## Activity
Each line of the records that holds the word "with" should be copied out.

## Material provided
^^^^^^^^^^^^^^^^

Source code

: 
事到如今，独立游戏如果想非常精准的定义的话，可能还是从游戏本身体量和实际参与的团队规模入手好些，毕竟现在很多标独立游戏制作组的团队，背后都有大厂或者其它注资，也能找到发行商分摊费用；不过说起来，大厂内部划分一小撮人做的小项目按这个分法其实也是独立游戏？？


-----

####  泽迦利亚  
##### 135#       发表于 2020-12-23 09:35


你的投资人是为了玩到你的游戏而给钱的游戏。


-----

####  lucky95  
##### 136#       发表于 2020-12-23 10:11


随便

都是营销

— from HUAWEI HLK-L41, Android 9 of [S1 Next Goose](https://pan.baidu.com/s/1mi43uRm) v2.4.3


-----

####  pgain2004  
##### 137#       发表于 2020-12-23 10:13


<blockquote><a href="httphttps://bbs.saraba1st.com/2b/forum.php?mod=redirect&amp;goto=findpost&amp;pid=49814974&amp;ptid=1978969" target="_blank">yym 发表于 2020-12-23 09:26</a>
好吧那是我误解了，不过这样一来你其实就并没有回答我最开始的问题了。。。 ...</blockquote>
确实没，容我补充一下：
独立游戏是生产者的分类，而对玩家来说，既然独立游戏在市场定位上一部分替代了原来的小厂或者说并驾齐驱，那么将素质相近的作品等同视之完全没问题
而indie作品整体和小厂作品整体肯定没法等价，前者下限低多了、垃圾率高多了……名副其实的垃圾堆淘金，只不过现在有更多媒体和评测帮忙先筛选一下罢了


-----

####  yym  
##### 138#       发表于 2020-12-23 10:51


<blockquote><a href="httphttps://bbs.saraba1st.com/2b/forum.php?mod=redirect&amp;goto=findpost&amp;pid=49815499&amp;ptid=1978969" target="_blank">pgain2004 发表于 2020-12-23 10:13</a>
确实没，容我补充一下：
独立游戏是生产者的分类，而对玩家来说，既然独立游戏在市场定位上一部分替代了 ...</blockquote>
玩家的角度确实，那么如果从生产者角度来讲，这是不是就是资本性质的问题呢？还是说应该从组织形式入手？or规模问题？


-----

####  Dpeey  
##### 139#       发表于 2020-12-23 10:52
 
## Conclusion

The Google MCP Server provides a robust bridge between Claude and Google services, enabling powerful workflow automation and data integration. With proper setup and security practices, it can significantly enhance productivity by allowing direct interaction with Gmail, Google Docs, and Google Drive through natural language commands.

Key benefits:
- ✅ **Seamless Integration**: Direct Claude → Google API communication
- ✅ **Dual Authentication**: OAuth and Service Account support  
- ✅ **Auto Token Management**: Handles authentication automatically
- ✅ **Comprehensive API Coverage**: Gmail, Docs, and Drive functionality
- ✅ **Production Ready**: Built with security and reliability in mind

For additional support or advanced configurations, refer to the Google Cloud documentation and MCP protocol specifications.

^^^^^^^^^^^^^^^^

## Your response
The Google MCP Server provides a robust bridge between Claude and Google services, enabling powerful workflow automation and data integration. With proper setup and security practices, it can significantly enhance productivity by allowing direct interaction with Gmail, Google Docs, and Google Drive through natural language commands.
- ✅ **Production Ready**: Built with security and reliability in mind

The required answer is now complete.